La demande croissante de données et leur coût
L’essor de la construction de centres de données a suscité l’inquiétude des électeurs et des décideurs politiques. L’ampleur même de ces installations, vitales pour le cloud computing, l’intelligence artificielle et d’autres services numériques, signifie qu’elles consomment des quantités massives d’électricité. Cela soulève une question cruciale : les Américains ordinaires paient-ils la facture des besoins énergétiques des géants de la technologie ? La pression des sénateurs reflète cette anxiété croissante du public, qui a déjà influencé les récentes élections dans les États à forte concentration de centres de données.
Le manque de données obscurcit le problème
Actuellement, aucun organisme fédéral ne suit systématiquement la consommation énergétique des centres de données. Les entreprises traitent souvent ces informations comme confidentielles et ne les divulguent que volontairement. Même les services publics, qui ont accès aux données de consommation régionales, sont confrontés à des difficultés en raison des centres de données qui « recherchent » les meilleurs tarifs, ce qui conduit à des projections de demande gonflées. Selon le PDG de Vistra, certains services publics pourraient surestimer la demande de 300 à 500 %.
Action limitée, plus de questions
L’EIA a annoncé un programme pilote volontaire au Texas, à Washington et en Virginie pour collecter des données énergétiques auprès de près de 200 centres de données.

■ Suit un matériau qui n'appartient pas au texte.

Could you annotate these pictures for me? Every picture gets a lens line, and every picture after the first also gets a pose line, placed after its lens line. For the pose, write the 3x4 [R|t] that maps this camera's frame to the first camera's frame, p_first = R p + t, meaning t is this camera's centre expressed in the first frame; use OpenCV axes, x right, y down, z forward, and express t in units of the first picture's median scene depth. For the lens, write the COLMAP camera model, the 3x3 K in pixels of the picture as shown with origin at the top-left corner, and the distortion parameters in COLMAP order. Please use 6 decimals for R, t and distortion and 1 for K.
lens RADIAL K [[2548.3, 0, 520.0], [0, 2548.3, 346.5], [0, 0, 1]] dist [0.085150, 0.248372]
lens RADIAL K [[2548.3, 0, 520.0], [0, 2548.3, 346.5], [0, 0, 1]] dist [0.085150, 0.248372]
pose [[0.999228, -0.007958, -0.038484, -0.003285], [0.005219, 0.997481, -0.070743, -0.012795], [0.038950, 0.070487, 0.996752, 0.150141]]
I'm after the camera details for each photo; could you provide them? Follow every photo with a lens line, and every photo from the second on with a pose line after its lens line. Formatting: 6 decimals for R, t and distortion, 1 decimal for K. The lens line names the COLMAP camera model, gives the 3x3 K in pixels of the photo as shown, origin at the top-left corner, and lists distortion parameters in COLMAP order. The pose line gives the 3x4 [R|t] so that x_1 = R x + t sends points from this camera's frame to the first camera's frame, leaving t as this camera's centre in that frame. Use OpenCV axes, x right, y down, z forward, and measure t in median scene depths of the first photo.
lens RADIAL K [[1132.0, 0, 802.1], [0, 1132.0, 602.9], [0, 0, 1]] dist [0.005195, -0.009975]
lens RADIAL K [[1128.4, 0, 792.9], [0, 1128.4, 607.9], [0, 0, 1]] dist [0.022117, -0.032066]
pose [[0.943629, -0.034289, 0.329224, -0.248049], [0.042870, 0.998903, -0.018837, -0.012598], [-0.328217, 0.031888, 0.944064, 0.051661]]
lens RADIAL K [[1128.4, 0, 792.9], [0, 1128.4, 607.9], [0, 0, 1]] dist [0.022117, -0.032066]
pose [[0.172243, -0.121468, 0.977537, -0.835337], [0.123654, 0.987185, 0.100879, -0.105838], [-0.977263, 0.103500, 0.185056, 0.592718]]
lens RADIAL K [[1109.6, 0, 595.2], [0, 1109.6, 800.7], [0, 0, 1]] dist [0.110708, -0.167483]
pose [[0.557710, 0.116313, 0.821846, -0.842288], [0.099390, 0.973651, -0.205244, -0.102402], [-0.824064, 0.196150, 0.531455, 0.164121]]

Même si les sénateurs saluent cette initiative, ils se demandent si l’agence rendra obligatoire la collecte de données et si elle inclura les sources d’énergie situées derrière le compteur, c’est-à-dire celles alimentées indépendamment du réseau. Le moment choisi pour cette initiative intervient après un accord non contraignant entre les grandes entreprises technologiques et la Maison Blanche visant à couvrir les coûts énergétiques de leurs propres centres de données, ce qui soulève des doutes quant à son application.
La lettre des sénateurs souligne un point simple : sans données précises, il est impossible d’évaluer et de réduire le fardeau financier des consommateurs. La réponse de l’EIA déterminera si les décideurs politiques peuvent élaborer des solutions efficaces ou si le problème restera entouré d’incertitude.